A parte discursiva de ambos os programas é destacável. Ambos defendem o papel da educação para o desenvolvimento do país, da democracia, da necessidade de se recuperar o atual atraso educacional, mas efetivamente se diferenciam nas prioridades apontadas em cada um. Enquanto Lula dá maior relevância aos aspectos sistêmicos da política educacional, Ciro prioriza propostas mais específicas, tratando de assuntos muito importantes. Por isso os programas são complementares. Não há necessariamente nenhuma grande divergência entre os textos. Mas o que falta em um, aparece no outro. Enquanto Lula fala bastante sobre o caráter público da educação, fomento à pesquisa e ensino superior, Ciro fala mais sobre educação básica e ensino médio. Talvez não tenha sido por acaso que o irmão de Ciro, Cid Gomes, tenha sido ministro da educação de um governo petista.

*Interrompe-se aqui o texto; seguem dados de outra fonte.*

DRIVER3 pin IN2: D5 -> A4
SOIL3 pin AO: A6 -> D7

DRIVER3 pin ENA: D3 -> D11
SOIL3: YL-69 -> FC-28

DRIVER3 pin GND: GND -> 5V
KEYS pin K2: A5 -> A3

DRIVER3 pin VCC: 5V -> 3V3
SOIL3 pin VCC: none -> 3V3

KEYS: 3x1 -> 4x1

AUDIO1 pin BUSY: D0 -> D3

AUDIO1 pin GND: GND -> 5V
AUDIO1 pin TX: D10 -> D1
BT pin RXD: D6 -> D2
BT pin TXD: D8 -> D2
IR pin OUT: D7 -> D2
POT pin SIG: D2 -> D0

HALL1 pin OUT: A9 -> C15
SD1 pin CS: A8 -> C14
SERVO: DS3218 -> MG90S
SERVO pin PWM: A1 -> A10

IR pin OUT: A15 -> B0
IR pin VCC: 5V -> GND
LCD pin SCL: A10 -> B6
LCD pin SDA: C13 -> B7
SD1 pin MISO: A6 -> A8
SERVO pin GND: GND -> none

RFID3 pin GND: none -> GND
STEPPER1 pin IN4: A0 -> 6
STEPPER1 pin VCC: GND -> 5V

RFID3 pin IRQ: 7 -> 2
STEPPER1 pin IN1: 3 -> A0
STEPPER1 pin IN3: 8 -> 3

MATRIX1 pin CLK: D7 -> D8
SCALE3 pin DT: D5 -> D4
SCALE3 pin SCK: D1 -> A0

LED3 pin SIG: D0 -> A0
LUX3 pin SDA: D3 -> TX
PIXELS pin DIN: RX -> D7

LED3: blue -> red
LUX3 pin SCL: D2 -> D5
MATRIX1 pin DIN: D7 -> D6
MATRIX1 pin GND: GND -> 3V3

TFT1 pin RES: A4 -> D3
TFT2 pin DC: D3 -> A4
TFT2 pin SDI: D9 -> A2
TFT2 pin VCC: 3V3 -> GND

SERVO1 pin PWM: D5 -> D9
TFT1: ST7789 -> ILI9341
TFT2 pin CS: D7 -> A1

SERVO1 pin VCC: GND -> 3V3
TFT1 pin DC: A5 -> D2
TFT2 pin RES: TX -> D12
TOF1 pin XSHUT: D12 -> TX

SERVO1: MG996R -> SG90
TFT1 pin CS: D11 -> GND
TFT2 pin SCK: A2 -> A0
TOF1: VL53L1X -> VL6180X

Quando o assunto é educação, não há solução definitiva. Aprender é uma única coisa que o ser humano pode fazer durante todos os dias de sua vida. Sempre há a possibilidade de entender algo novo, de desenvolver um novo raciocínio que melhore alguma coisa na vida de alguém. Por isso não se pode esperar que Bolsonaro tenha alguma ideia boa sobre o assunto. Ele, e boa parte dos seus apoiadores, renegam a evolução cultural, ostentam preconceitos e se fecham a aprender qualquer coisa que não tenha finalidade financeira.
É também pela possibilidade de se aprender algo novo que os programas de Ciro e Lula poderiam se somar. A política não traz respostas definitivas. A democracia existe para que novas ideias apareçam, para que as emergências sociais sejam solucionadas e para que as pessoas enxerguem além dos seus próprios olhos. Os próximos dias serão decisivos para que esses valores sejam ou não colocados em prática pelo governante maior da República. Boa parte do país, é verdade, já fala sobre isso abertamente. Entende que o próximo dia 2 de outubro é um dia decisivo para o patamar civilizatório que queremos para o Brasil.
Aqueles das ideias ultrapassadas, que não querem o futuro, que não querem incluir a diferença, que não aceitam a divergência já têm o seu candidato, e votarão todos juntos.
A democracia aceita a diferença. É completamente aceitável que pessoas que queiram um país que supere a tragédia dos últimos quatro anos não concordem entre si sobre o melhor candidato. Mas é preciso uma reflexão: será mesmo possível que se deixe viva a possibilidade de se prorrogar essa calamidade por mais quatro anos? Nessa eleição, não há terceira via. Há duas vias: a democracia e a barbárie. Na democracia, por mais que discordemos, sempre haverá espaço para o consenso ou o impasse civilizado, o debate de ideias, a divergência. Na barbárie o consenso é artificial e o impasse é convertido em violência, e quase sempre as vítimas são as pessoas mais vulneráveis. A barbárie não pode durar mais nem um segundo, quem dirá 28 dias.
Antonio Carlos Souza de Carvalho, advogado e cientista político, especialista em Economia do Trabalho e Sindicalismo.